# Task to carry out:
Please retype every record below exactly, leaving the pictures out.

# Task data:

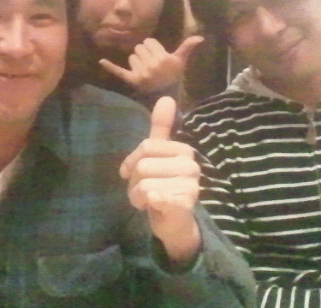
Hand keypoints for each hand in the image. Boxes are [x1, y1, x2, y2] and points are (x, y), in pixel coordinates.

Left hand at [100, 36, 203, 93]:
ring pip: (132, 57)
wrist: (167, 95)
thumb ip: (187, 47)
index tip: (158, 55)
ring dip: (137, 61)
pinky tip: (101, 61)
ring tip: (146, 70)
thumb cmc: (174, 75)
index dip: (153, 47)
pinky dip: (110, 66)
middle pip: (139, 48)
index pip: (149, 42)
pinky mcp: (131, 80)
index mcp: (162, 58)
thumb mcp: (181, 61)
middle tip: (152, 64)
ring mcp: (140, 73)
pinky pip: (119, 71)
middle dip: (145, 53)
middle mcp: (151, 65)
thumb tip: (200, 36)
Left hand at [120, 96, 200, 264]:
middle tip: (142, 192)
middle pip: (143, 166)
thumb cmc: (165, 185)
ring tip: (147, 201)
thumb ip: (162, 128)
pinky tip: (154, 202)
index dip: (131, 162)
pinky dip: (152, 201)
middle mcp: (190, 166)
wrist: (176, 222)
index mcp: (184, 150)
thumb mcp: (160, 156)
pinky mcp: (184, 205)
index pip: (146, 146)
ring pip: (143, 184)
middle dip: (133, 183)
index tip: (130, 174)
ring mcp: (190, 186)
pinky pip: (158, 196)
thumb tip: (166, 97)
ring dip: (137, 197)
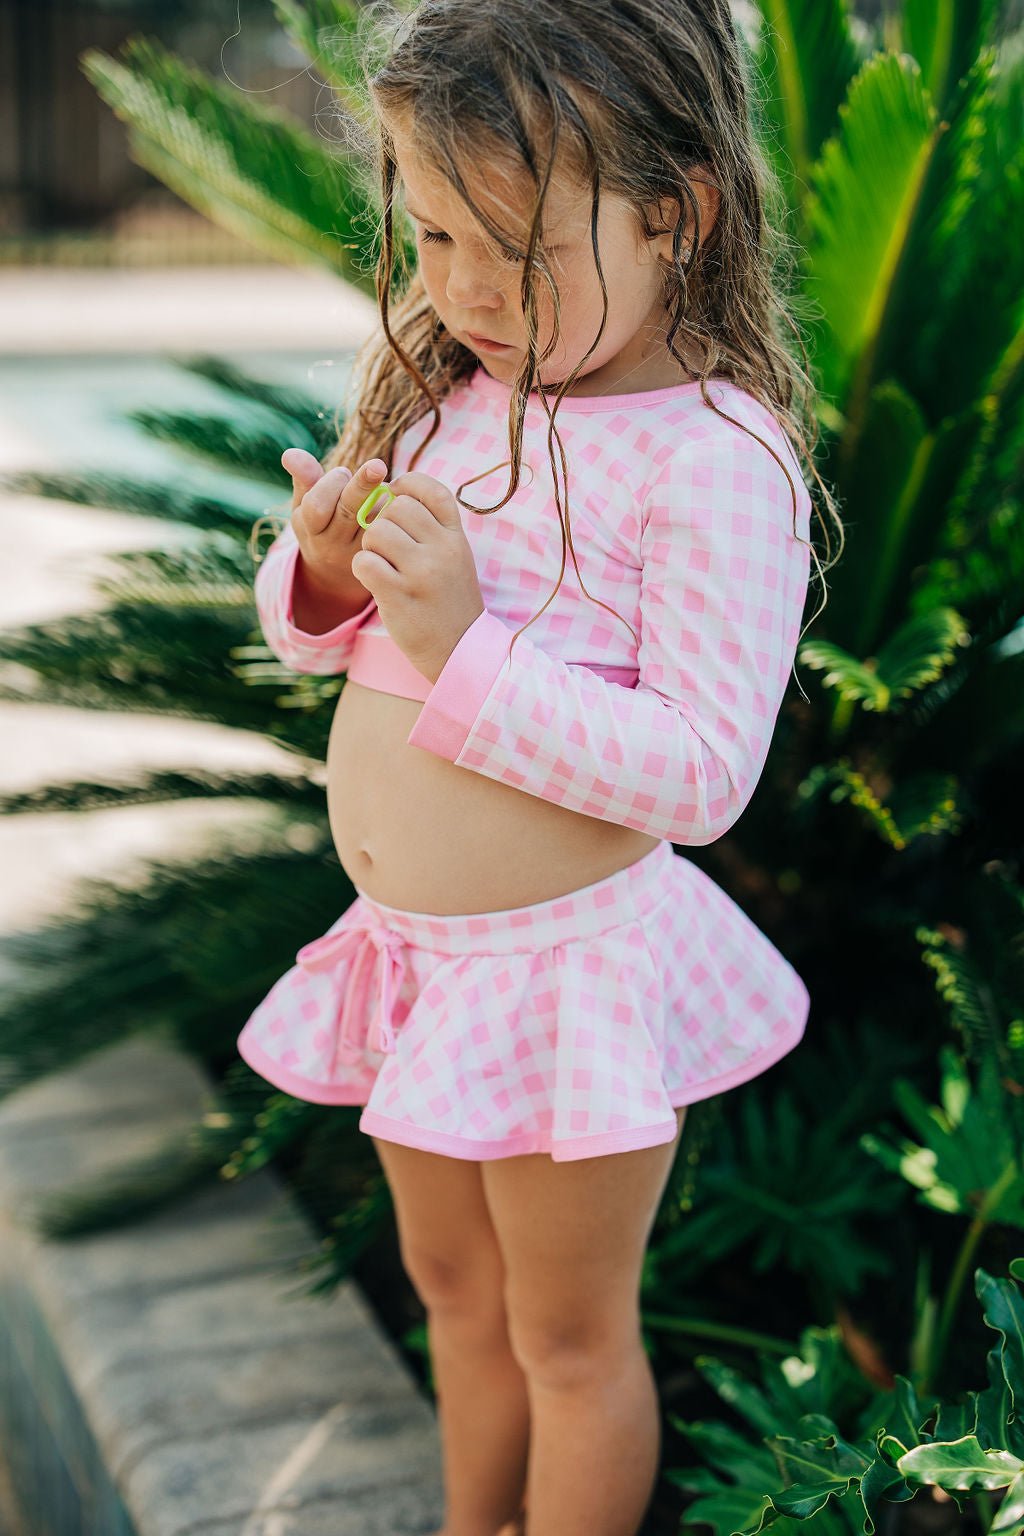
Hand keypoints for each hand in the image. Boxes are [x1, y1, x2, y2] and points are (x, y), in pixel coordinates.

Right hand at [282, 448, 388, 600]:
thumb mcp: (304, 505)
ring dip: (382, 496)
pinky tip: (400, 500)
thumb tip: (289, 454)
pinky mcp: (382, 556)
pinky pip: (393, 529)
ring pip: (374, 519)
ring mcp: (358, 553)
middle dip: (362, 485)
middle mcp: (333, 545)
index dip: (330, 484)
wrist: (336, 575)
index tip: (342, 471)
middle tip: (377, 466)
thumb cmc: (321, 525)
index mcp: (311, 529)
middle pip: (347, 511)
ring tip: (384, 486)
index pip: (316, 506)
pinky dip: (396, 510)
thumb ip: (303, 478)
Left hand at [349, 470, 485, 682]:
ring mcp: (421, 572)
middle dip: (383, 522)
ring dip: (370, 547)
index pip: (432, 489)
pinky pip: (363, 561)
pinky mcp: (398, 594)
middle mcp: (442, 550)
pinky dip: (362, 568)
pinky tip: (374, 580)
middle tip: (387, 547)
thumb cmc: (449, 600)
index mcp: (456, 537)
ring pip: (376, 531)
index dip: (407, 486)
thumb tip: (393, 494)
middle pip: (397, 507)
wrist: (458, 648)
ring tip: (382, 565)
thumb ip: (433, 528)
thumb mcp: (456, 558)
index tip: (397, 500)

# Result of this exercise:
Hand keypoints for each hand in the image. Boxes are [x1, y1, x2, y2] and points are (x, y), in pixel coordinates.

Left hand at [100, 36, 203, 93]:
ring pip: (132, 57)
wrist: (167, 95)
thumb ip: (187, 47)
index tip: (158, 55)
ring dip: (137, 61)
pinky tip: (101, 61)
ring tip: (146, 70)
thumb cmc: (174, 75)
index dip: (153, 47)
pinky dip: (110, 66)
middle pip: (139, 48)
index pip: (149, 42)
pinky mcp: (131, 80)
index mcp: (162, 58)
thumb mcp: (181, 61)
middle tip: (152, 64)
ring mcp: (140, 73)
pinky pip: (119, 71)
middle dip: (145, 53)
middle mcp: (151, 65)
thumb tip: (200, 36)
Left hand at [120, 96, 200, 264]:
middle tip: (142, 192)
middle pip: (143, 166)
thumb cmc: (165, 185)
ring tip: (147, 201)
thumb ip: (162, 128)
pinky tip: (154, 202)
index dip: (131, 162)
pinky dip: (152, 201)
middle mcp: (190, 166)
wrist: (176, 222)
index mcp: (184, 150)
thumb mcp: (160, 156)
pinky mcp: (184, 205)
index pip: (146, 146)
ring pip: (143, 184)
middle dip: (133, 183)
index tip: (130, 174)
ring mcp: (190, 186)
pinky pip: (158, 196)
thumb tip: (166, 97)
ring dip: (137, 197)
Hand keypoints for each hand in the image. Boxes are [x1, y1, x2, y2] and points are (x, y), in pixel coordinates.

Right hand at [282, 448, 388, 600]:
thumb mcp: (304, 505)
ring dip: (382, 496)
pinky tip: (400, 500)
thumb tip: (289, 454)
pinky mcp: (382, 556)
pinky pip: (393, 529)
ring pip: (374, 519)
ring mcp: (358, 553)
middle dip: (362, 485)
middle mcp: (333, 545)
index dip: (330, 484)
wrist: (336, 575)
index tip: (342, 471)
middle tip: (377, 466)
thumb cmc: (321, 525)
index mcp: (311, 529)
middle pip: (347, 511)
ring tip: (384, 486)
index pip: (316, 506)
pinky dip: (396, 510)
thumb ip: (303, 478)
Left hand at [349, 470, 485, 682]:
ring mcp: (421, 572)
middle dip: (383, 522)
ring dip: (370, 547)
index pip: (432, 489)
pinky pip: (363, 561)
pinky mcp: (398, 594)
middle mcp: (442, 550)
pinky dip: (362, 568)
pinky tip: (374, 580)
middle tip: (387, 547)
thumb cmc: (449, 600)
index mcp: (456, 537)
ring pip: (376, 531)
index dip: (407, 486)
thumb tip: (393, 494)
middle pip: (397, 507)
wrist: (458, 648)
ring tip: (382, 565)
thumb ip: (433, 528)
thumb mcp: (456, 558)
index tip: (397, 500)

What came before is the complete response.